Dive Brief:
- Melinta Therapeutics Inc. is headed to the Nasdaq stock exchange armed with a souped-up pipeline courtesy of a reverse merger with a struggling anti-infectives drugmaker.
- The all-stock deal combines Melinta with a subsidiary of publicly traded Cempra Inc. The pharmas expect the merger to close in the fourth quarter, and will split ownership of the new company 52%-48%, respectively.

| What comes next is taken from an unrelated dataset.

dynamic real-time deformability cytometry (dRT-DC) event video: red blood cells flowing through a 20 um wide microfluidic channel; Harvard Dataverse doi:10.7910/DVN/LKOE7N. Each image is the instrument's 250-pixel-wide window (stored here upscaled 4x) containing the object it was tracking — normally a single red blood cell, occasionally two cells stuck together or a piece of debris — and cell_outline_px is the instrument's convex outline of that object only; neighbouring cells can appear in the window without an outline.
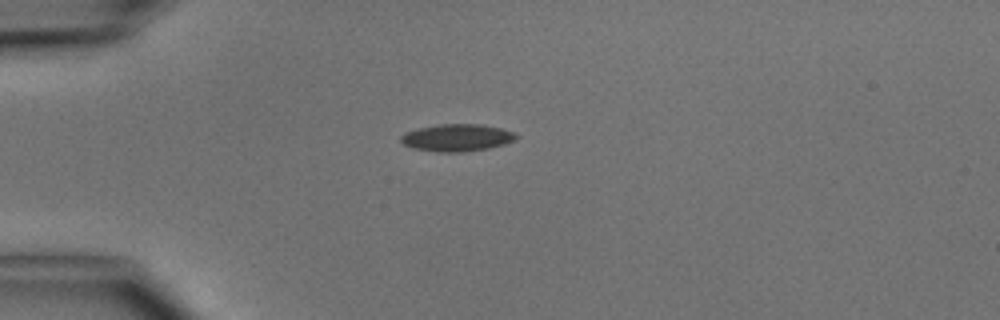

- Melinta and Cempra each get four picks for the new company's nine-member board of directors. A joint selection committee will appoint the CEO, who will fill the last director seat. Melinta is also responsible for choosing the board's chairman.
Dive Insight:
Cempra's had a rough year.
While the drugmaker's lead candidate, solithromycin, notched a clinical victory in non-alcholic steatohepatitis and a positive opinion — albeit just barely — from an advisory panel as a treatment for community-acquired bacterial pneumonia (CABP), regulators remain concerned about its safety profile, particularly in regard to liver toxicity.
In December, the Food and Drug Administration ultimately rejected solithromycin based on those concerns. A few months later, the company pulled its Marketing Authorisation Application for the drug after the European Medicines Agency too posed questions about its safety.

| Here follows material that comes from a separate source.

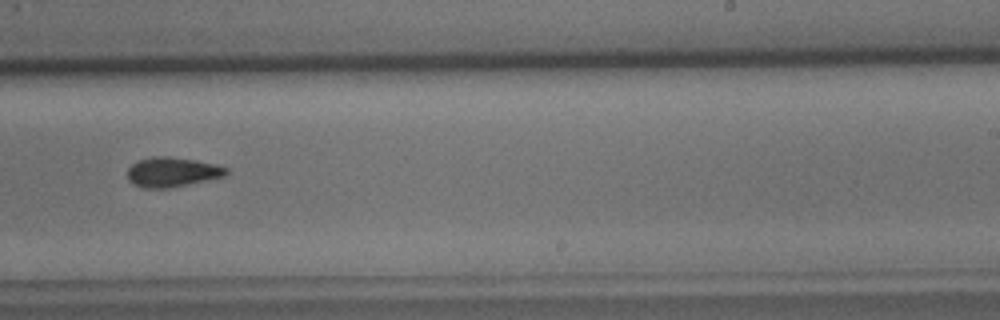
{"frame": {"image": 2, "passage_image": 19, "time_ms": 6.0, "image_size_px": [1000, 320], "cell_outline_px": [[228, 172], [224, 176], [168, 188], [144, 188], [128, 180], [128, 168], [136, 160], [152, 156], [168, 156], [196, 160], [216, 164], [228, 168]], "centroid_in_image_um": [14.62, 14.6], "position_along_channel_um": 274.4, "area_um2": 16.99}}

The setbacks beat down Cempra shareholder optimism. The company's shares went from trading roughly $24 apiece last October to around $4 as of early August. But Melinta evidently sees promise in the company's pipeline.
The deal, though billed as a merger, is really Melinta's acquisition of Cempra. That's not only evident from the new company's ownership structure, but also from the fact it will operate under the name Melinta.
Though Cempra and Melinta's boards have already approved the merger, the drugmakers still need a green light from the majority of their individual shareholders. Cempra investors, however, are clearly seeing the agreement as a win; the company's stock opened Wednesday morning at $4.35 per share, a nearly 15% increase from the prior day's close.
Moving forward, the new Melinta will focus on the commercial launch of current Melinta's only marketed product, Baxdela (delafloxacin). The treatment is indicated for adults with acute bacterial skin and skin structure infections (ABSSSI) caused by susceptible bacteria, and is also in early-to-late stage testing for two other illnesses: CABP and complicated urinary tract infections (cUTIs).
Melinta also plans to select clinical candidates from its ESKAPE program, which focuses on a novel class of antibiotics targeting "superbugs" that pose significant risks to patients, in 2018.
Cempra, meanwhile, acknowledged in an Aug. 9 statement it is looking for "non-dilutive funding" to finance a safety trial aimed at addressing the FDA's safety concerns over solithromycin. It's unclear how the reverse merger will affect that search.
In addition to solithromycin, the new Melinta gains Taksta (fusidic acid). Cempra announced early this year results from a Phase 3 study showing more than 87% of ABSSSI patients taking the drug reduced lesion size by at least 20% between 48 hours and 72 hours after starting therapy. The results present a clear path to FDA filing, according to Cempra.